A JAX array is being set as static! This can result in unexpected behavior and is usually a mistake to do.

The way a layered pc is structured is shown in the figure below.

Grouped operations in a layered circuit

We can see that similar operations have been grouped together. Now they can be executed using a jax backend instead of a for loop in python. The Benefits of the layered representation are:

  • Speed

  • Compatible with modern frameworks for machine learning frameworks

  • Compatible with modern hardware acceleration

  • Most likely the future of probabilistic circuits

The drawbacks are:

  • Harder to understand

  • Harder to maintain

  • Requires quite the overhead to install

JAX Implementation#

As of today, the layered approach is implemented in jax and supports all inferences that do not change the structure of the circuit. These are all but marginalization and conditioning/truncation.

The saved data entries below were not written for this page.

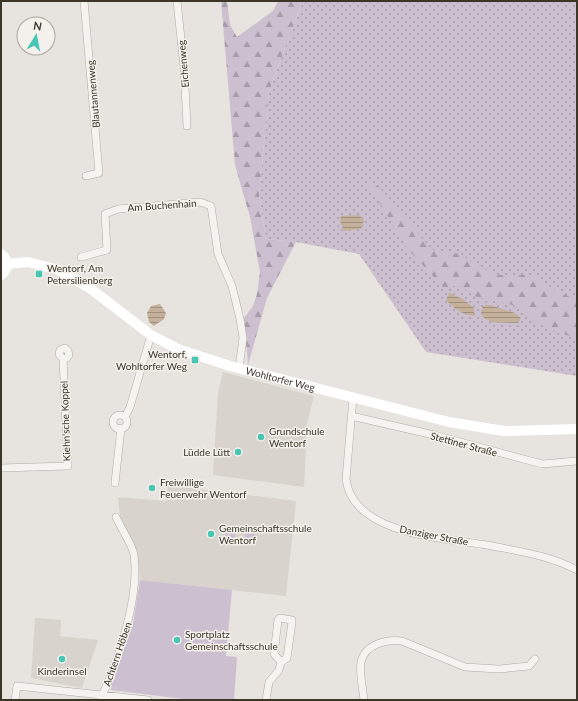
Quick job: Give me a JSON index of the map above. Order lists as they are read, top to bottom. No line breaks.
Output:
{"streets":{"main road":["Wohltorfer Weg"],"street":["Eichenweg","Blautannenweg","Am Buchenhain","Kiehn'sche Koppel","Stettiner Straße","Danziger Straße","Achtern Höben"]},"crossings":[["Am Buchenhain","Wohltorfer Weg"],["Wohltorfer Weg","Danziger Straße"],["Stettiner Straße","Danziger Straße"]],"places":{"transit":["Wentorf, Am Petersilienberg","Wentorf, Wohltorfer Weg"],"other":["Grundschule Wentorf","Lüdde Lütt","Freiwillige Feuerwehr Wentorf","Gemeinschaftsschule Wentorf","Sportplatz Gemeinschaftsschule","Kinderinsel"]},"north":"top"}
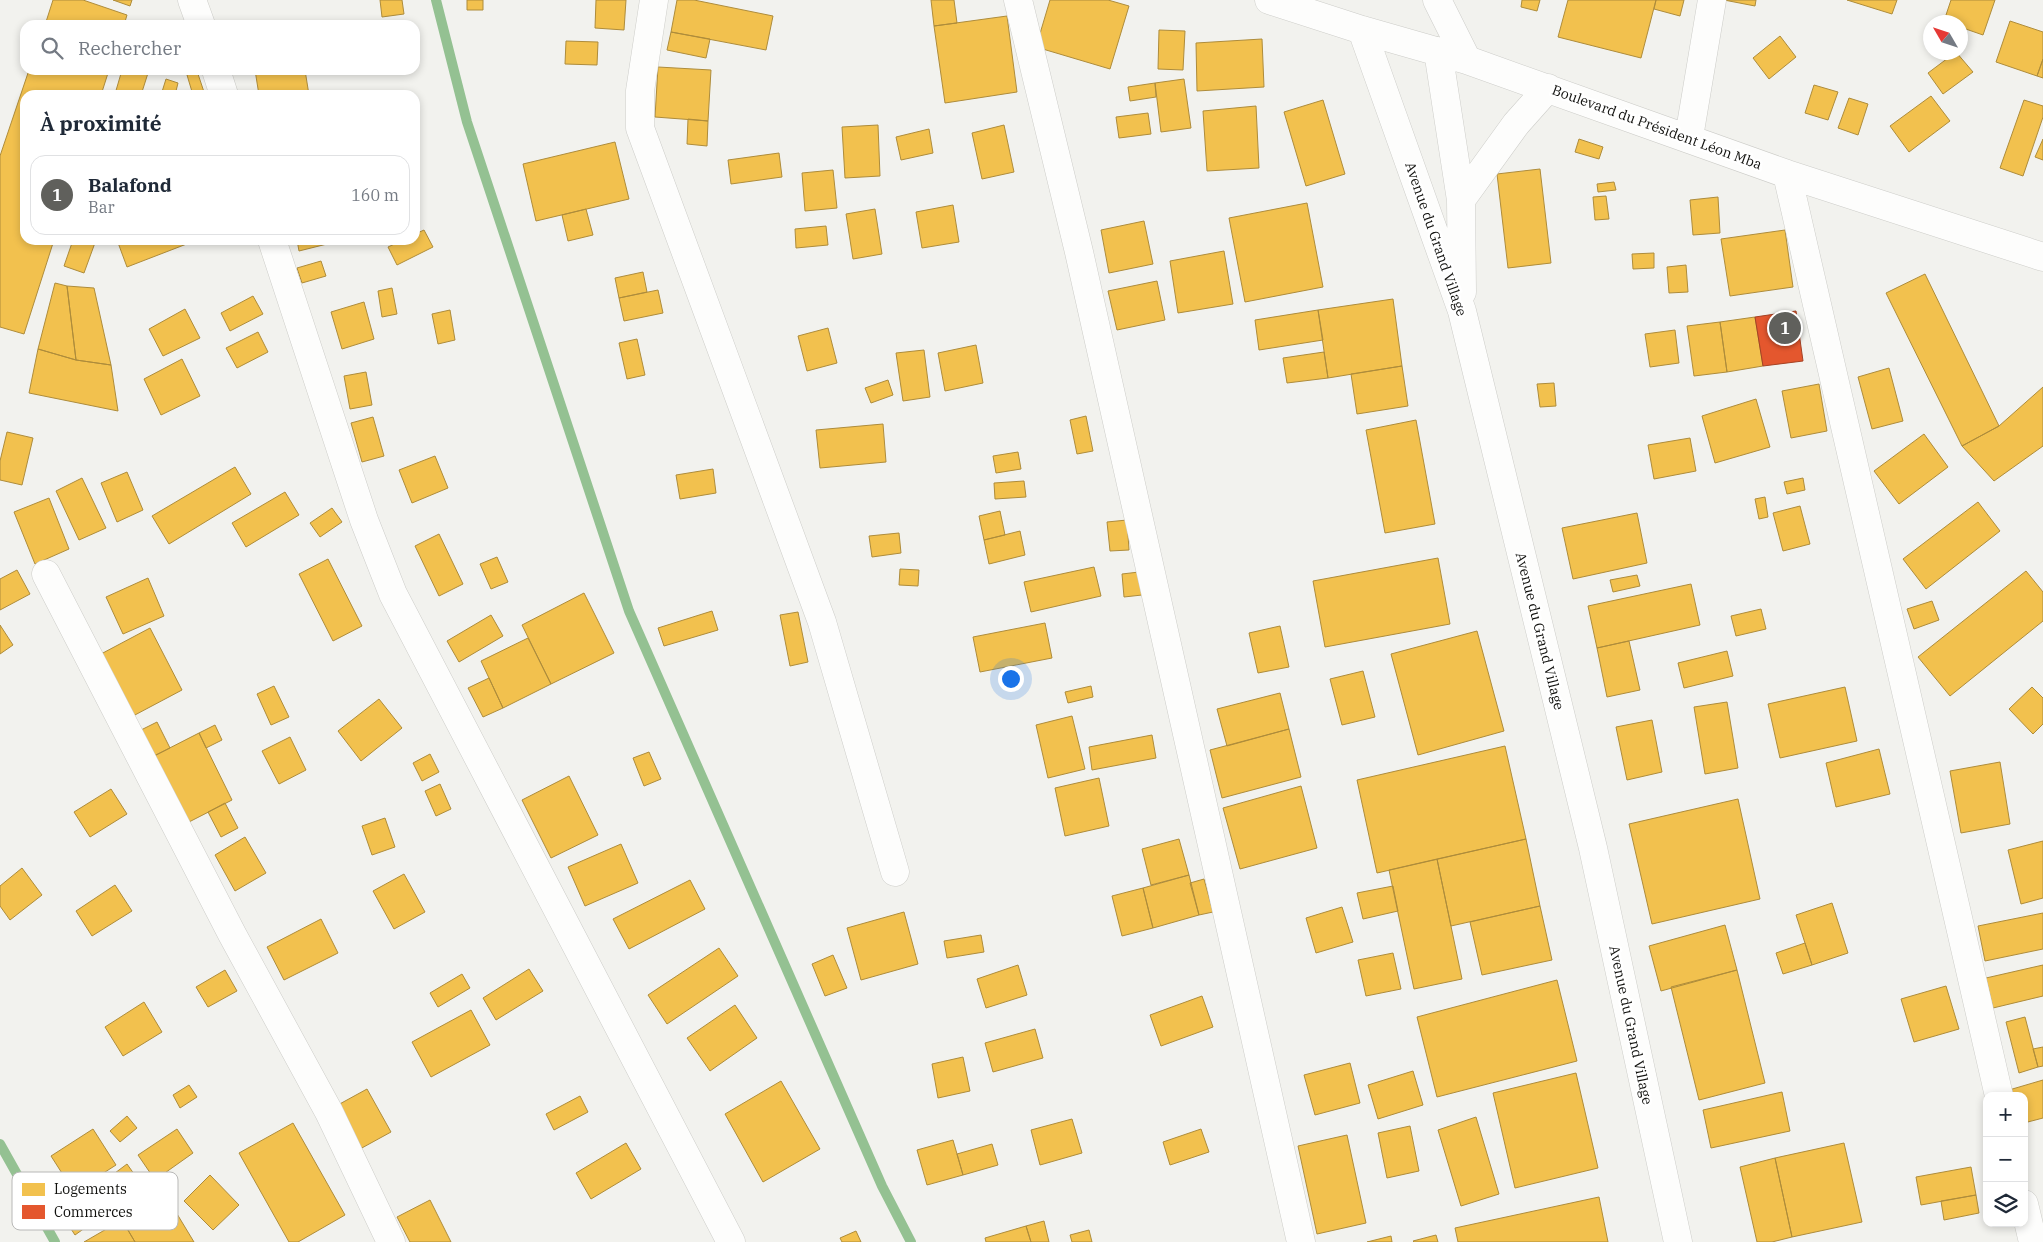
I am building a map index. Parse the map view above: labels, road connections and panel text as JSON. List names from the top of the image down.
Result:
{
  "streets": {
    "street": ["Boulevard du Président Léon Mba", "Avenue du Grand Village"]
  },
  "crossings": [
    ["Boulevard du Président Léon Mba", "Avenue du Grand Village"]
  ],
  "legend": ["Logements", "Commerces"],
  "north": "top left",
  "page": {
    "search": "Rechercher",
    "heading": "À proximité",
    "list": [
      {
        "mark": "1",
        "name": "Balafond",
        "note": "Bar",
        "value": "160 m"
      }
    ],
    "pins": "1",
    "map_buttons": ["+", "−"]
  }
}
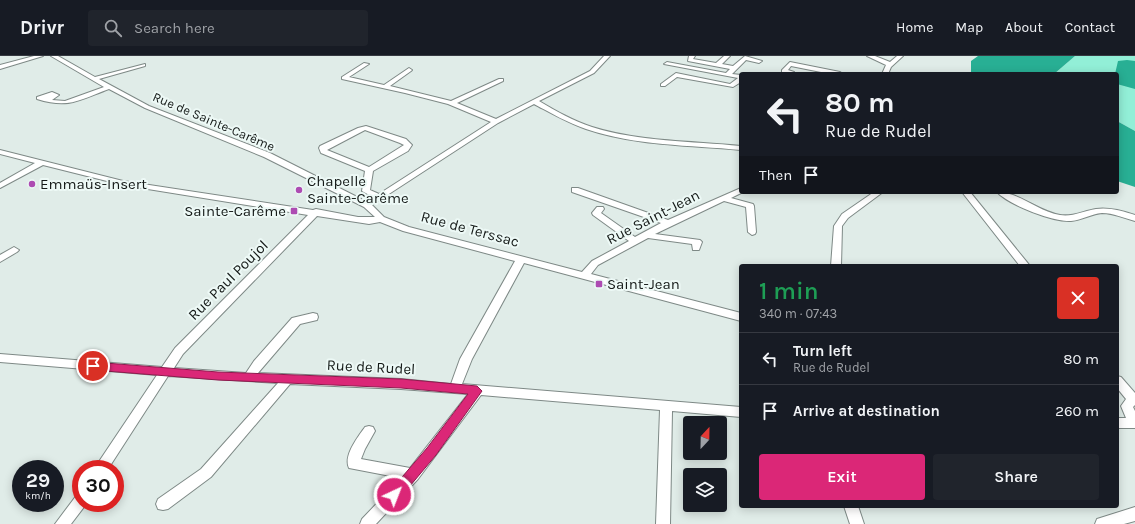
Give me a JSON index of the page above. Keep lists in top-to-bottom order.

The JAX implementation uses equinox to aid with an OOP approach to the circuit. It uses sparse matrices to represent edges between the layers and hence does not suffer from extreme memory consumption like EinsumNetworks.

JAX layered circuits are approximately 20 times faster than the rustworkx implementation in calculating the log-likelihood, and hence are a great tool for doing deep learning with circuits. For the speed-up to kick in, the JAX computational graph that describes the circuit has to be compiled. This is expensive, so don’t do it more than needed. However, for a fixed circuit, the speed-up is immense.

In the scripts folder, you can reproduce these results.

Be aware that the JAX implementation is still in development and might not be as stable as the networkx implementation. I would be happy to get support here if someone is interested in it.

JAX and networkx formats can be converted into each other.